10. Comparing Real and Imitative Practice with No Practice during Observational Learning of Hand Motor Skills from Animations
Again, this one is a little outside my field but I found it so fascinating and will be of great interest to many teachers teaching physical skills. I’m particularly interested in this myself as I’m encouraging my daughters to take up a musical instrument.
Summary: In Comparing Real and Imitative Practice with No Practice during Observational Learning of Hand Motor Skills from Animations, Mian et al. conducted two experiments comparing different practice types when learning motor skills through instructional animations. The first experiment examined piano playing, finding imitative practice (gesturing in air) improved learning efficiency compared to no practice. The second experiment focused on paper folding, where real practice led to significantly better performance than observation alone. Interestingly, gender was a moderating factor—females benefited significantly from both practice types in paper folding, while males showed no significant improvement with practice. Task complexity also influenced results, with practice becoming more beneficial as tasks grew more difficult.
What do teachers need to know? The key finding is that practice helps but the type of practice that works best depends on both the task and the learner. From a practical standpoint, the study recommends that when developing instructional animations, educators should consider "transience, pace, and levels of element interactivity" (p. 2) to avoid overwhelming students' working memory. Breaking animations into "shorter sections with pauses" (p. 2) can help reduce cognitive load and improve learning outcomes.
However there is a cost: "The transient nature of animations has been found to cause a burden on our limited working memory" (p. 2). Presumably, this is because the information presented in animations disappears quickly (is transient), requiring learners to hold information in memory while trying to process new incoming information.
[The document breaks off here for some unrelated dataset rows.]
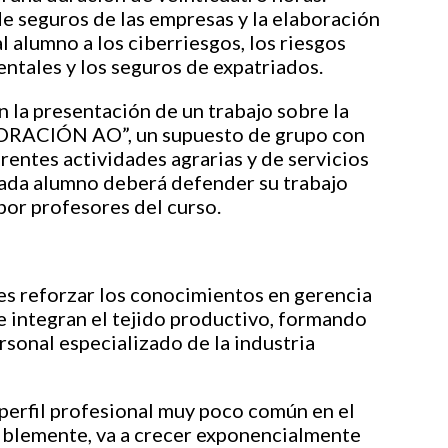
e seguros de las empresas y la elaboración
l alumno a los ciberriesgos, los riesgos
ntales y los seguros de expatriados.
 la presentación de un trabajo sobre la
PORACIÓN AO”, un supuesto de grupo con
rentes actividades agrarias y de servicios
cada alumno deberá defender su trabajo
or profesores del curso.
 es reforzar los conocimientos en gerencia
e integran el tejido productivo, formando
ersonal especializado de la industria
n perfil profesional muy poco común en el
iblemente, va a crecer exponencialmente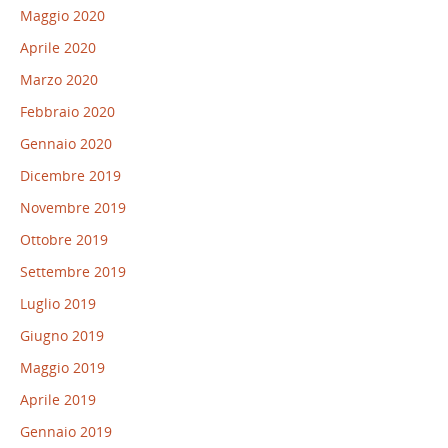
Maggio 2020
Aprile 2020
Marzo 2020
Febbraio 2020
Gennaio 2020
Dicembre 2019
Novembre 2019
Ottobre 2019
Settembre 2019
Luglio 2019
Giugno 2019
Maggio 2019
Aprile 2019
Gennaio 2019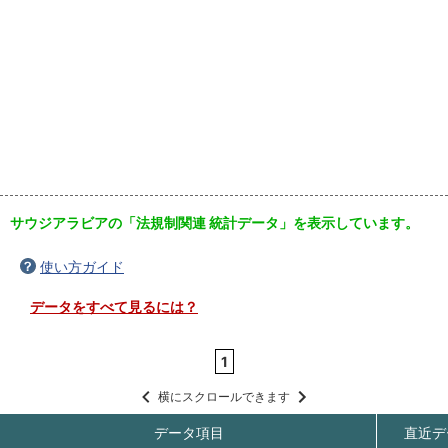
サウジアラビアの「法規制関連 統計データ」を表示しています。
使い方ガイド
データをすべて見るには？
1
横にスクロールできます
データ項目
直近デ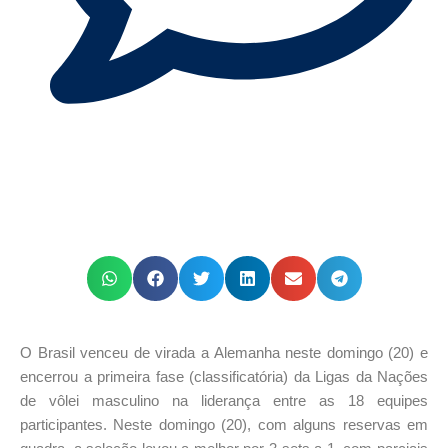
O Brasil venceu de virada a Alemanha neste domingo (20) e
encerrou a primeira fase (classificatória) da Ligas da Nações
de vôlei masculino na liderança entre as 18 equipes
participantes. Neste domingo (20), com alguns reservas em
ok that’s it. I guess the next frontier will inevitably be how AI informs the field, but this special issue shows that CLT has much to offer any area where human learning is considered in detail. What stands out across these papers is not just the consistency of core principles like split attention and redundancy, but how researchers are starting to test those ideas in more complex, realistic, and tech-rich learning environments.







I met David Feldon when he was in Sydney recently. I think this link between motivation and CLT is the next big field (says she who is currently working towards PhD on this very topic!)
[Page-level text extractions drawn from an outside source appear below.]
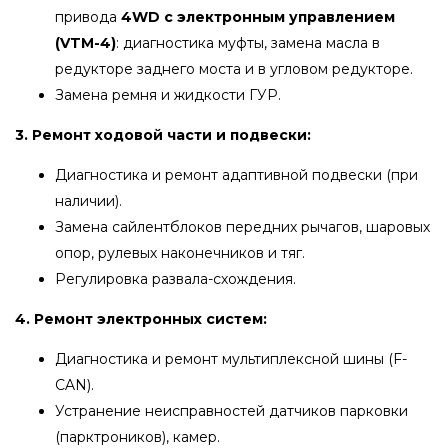
привода
4WD с электронным управлением
(VTM-4)
: диагностика муфты, замена масла в
редукторе заднего моста и в угловом редукторе.
Замена ремня и жидкости ГУР.
3. Ремонт ходовой части и подвески:
Диагностика и ремонт адаптивной подвески (при
наличии).
Замена сайлентблоков передних рычагов, шаровых
опор, рулевых наконечников и тяг.
Регулировка развала-схождения.
4. Ремонт электронных систем:
Диагностика и ремонт мультиплексной шины (F-
CAN).
Устранение неисправностей датчиков парковки
(парктроников), камер.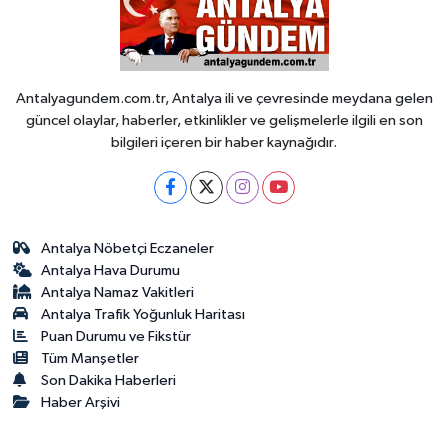
Antalyagundem.com.tr, Antalya ili ve çevresinde meydana gelen
güncel olaylar, haberler, etkinlikler ve gelişmelerle ilgili en son
bilgileri içeren bir haber kaynağıdır.
Antalya Nöbetçi Eczaneler
Antalya Hava Durumu
Antalya Namaz Vakitleri
Antalya Trafik Yoğunluk Haritası
Puan Durumu ve Fikstür
Tüm Manşetler
Son Dakika Haberleri
Haber Arşivi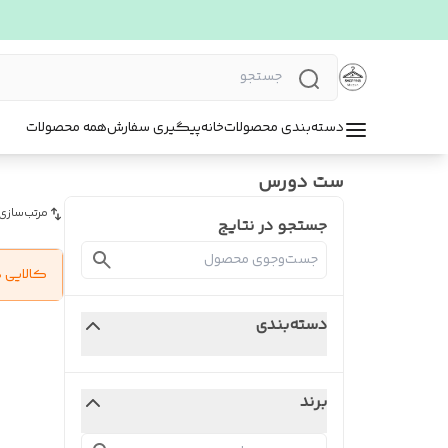
دسته‌بندی محصولات
خانه
پیگیری سفارش
همه محصولات
ست دورس
مرتب‌سازی
جستجو در نتایج
کالایی 
دسته‌بندی
برند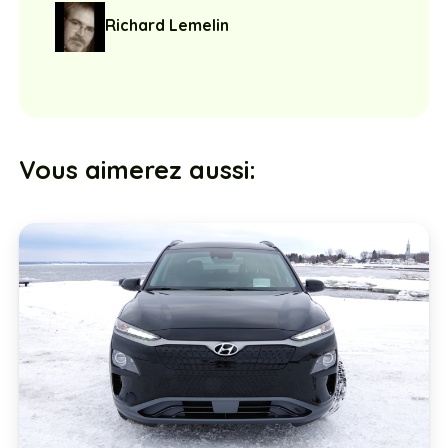
Richard Lemelin
Vous aimerez aussi: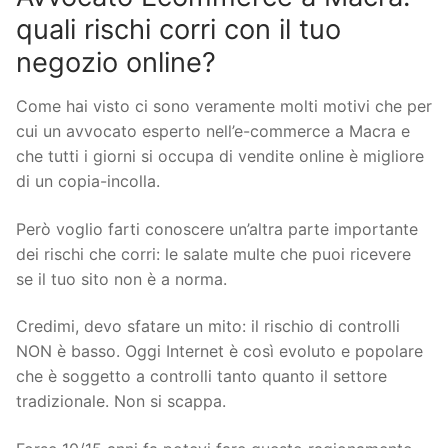
quali rischi corri con il tuo
negozio online?
Come hai visto ci sono veramente molti motivi che per
cui un avvocato esperto nell’e-commerce a Macra e
che tutti i giorni si occupa di vendite online è migliore
di un copia-incolla.
Però voglio farti conoscere un’altra parte importante
dei rischi che corri: le salate multe che puoi ricevere
se il tuo sito non è a norma.
Credimi, devo sfatare un mito: il rischio di controlli
NON è basso. Oggi Internet è così evoluto e popolare
che è soggetto a controlli tanto quanto il settore
tradizionale. Non si scappa.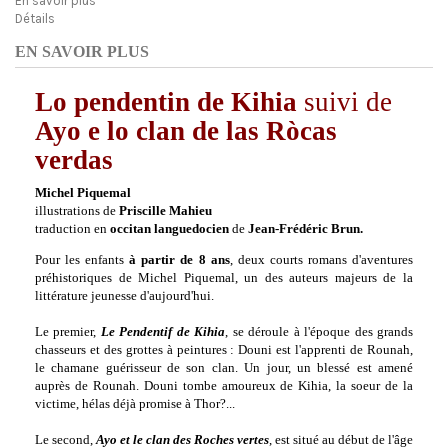
En savoir plus
Détails
EN SAVOIR PLUS
Lo pendentin de Kihia
suivi de
Ayo e lo clan de las Ròcas
verdas
Michel Piquemal
illustrations de
Priscille Mahieu
traduction en
occitan languedocien
de
Jean-Frédéric Brun.
Pour les enfants
à partir de 8 ans
, deux courts
romans d'aventures
préhistoriques
de Michel Piquemal, un des auteurs majeurs de la
littérature jeunesse d'aujourd'hui.
Le premier,
Le Pendentif de Kihia
, se déroule à l'époque des grands
chasseurs et des grottes à peintures : Douni est l'apprenti de Rounah,
le chamane guérisseur de son clan. Un jour, un blessé est amené
auprès de Rounah. Douni tombe amoureux de Kihia, la soeur de la
victime, hélas déjà promise à Thor?...
Le second,
Ayo et le clan des Roches vertes
, est situé au début de l'âge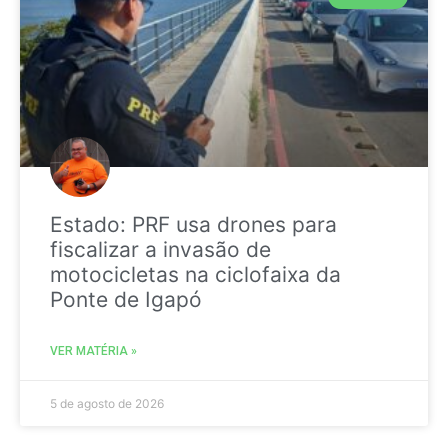
Estado: PRF usa drones para
fiscalizar a invasão de
motocicletas na ciclofaixa da
Ponte de Igapó
VER MATÉRIA »
5 de agosto de 2026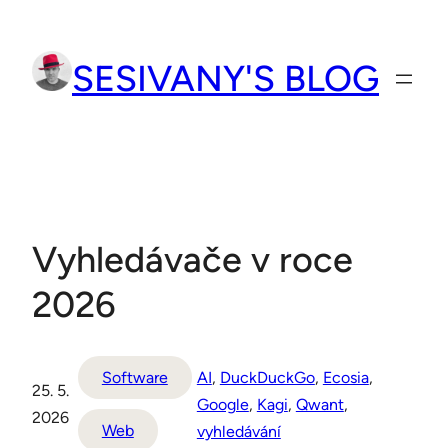
Přeskočit
na
SESIVANY'S BLOG
obsah
Vyhledávače v roce
2026
AI
, 
DuckDuckGo
, 
Ecosia
, 
Software
25. 5.
Google
, 
Kagi
, 
Qwant
, 
2026
Web
vyhledávání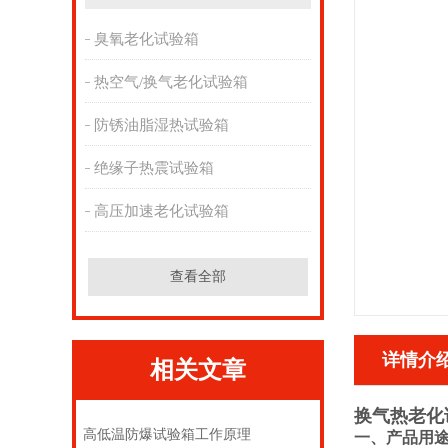
臭氧老化试验箱
热空气/换气老化试验箱
防锈油脂湿热试验箱
绝缘子热震试验箱
高压加速老化试验箱
查看全部
详情介
相关文章
换气热老化
高低温防爆试验箱工作原理
一、产品用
Studies that can directly impact classroom strategies are so valuable. Thanks for presenting a complex topic in a clear and concise format. As a strong advocate for students still developing along the cognitive/language continuum of decontextualized language, I think these results would be even more applicable if researchers:
1. Conducted more studies in Title 1 elementary districts, and
2. Began reporting oral language decontextualized stages (OLDS) of their subjects.
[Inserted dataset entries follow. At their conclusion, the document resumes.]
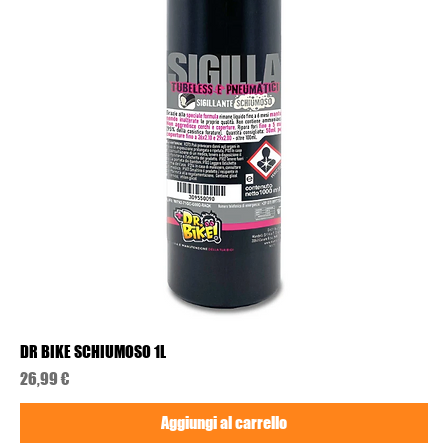
DR BIKE SCHIUMOSO 1L
Prezzo
26,99 €
Aggiungi al carrello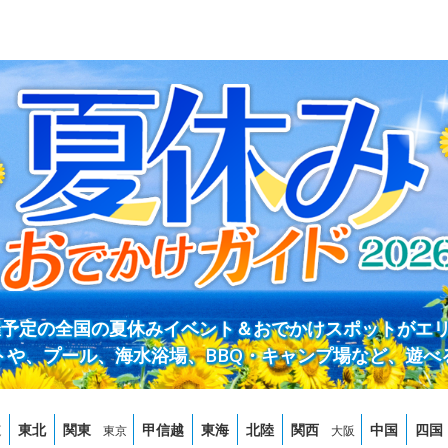
開催予定の全国の夏休みイベント＆おでかけスポットがエ
トや、プール、海水浴場、BBQ・キャンプ場など、遊べ
道
東北
関東
甲信越
東海
北陸
関西
中国
四国
東京
大阪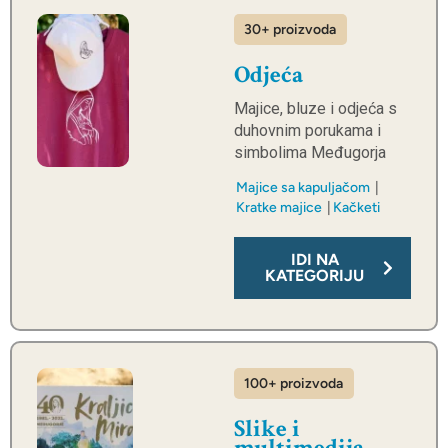
30+ proizvoda
Odjeća
Majice, bluze i odjeća s
duhovnim porukama i
simbolima Međugorja
Majice sa kapuljačom
Kratke majice
Kačketi
IDI NA
KATEGORIJU
100+ proizvoda
Slike i
multimedija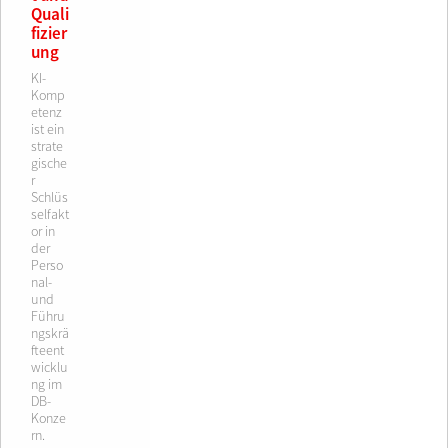
Quali
fizier
ung
KI-
Komp
etenz
ist ein
strate
gische
r
Schlüs
selfakt
or in
der
Perso
nal-
und
Führu
ngskrä
fteent
wicklu
ng im
DB-
Konze
rn.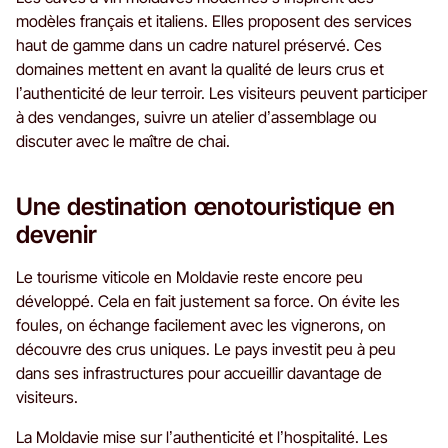
modèles français et italiens. Elles proposent des services
haut de gamme dans un cadre naturel préservé. Ces
domaines mettent en avant la qualité de leurs crus et
l’authenticité de leur terroir. Les visiteurs peuvent participer
à des vendanges, suivre un atelier d’assemblage ou
discuter avec le maître de chai.
Une destination œnotouristique en
devenir
Le tourisme viticole en Moldavie reste encore peu
développé. Cela en fait justement sa force. On évite les
foules, on échange facilement avec les vignerons, on
découvre des crus uniques. Le pays investit peu à peu
dans ses infrastructures pour accueillir davantage de
visiteurs.
La Moldavie mise sur l’authenticité et l’hospitalité. Les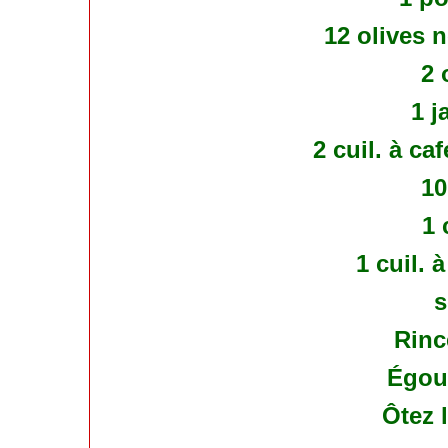
12 olives 
2 
1 j
2 cuil. à ca
10
1 
1 cuil.
s
Rinc
Égout
Ôtez l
I suspect they would find that CLT and OLDS interact in some interesting ways. Mostly invisible to the research community, decontextualized language skills not only have an impact on academic performance; they are highly responsive to teacher actions. To speak for the many students still needing OLDS support, I’ve begun a Substack, Building Eager Learners While Building Oral Language. Perhaps over time awareness of how decontextualized language impacts learning can become more widespread.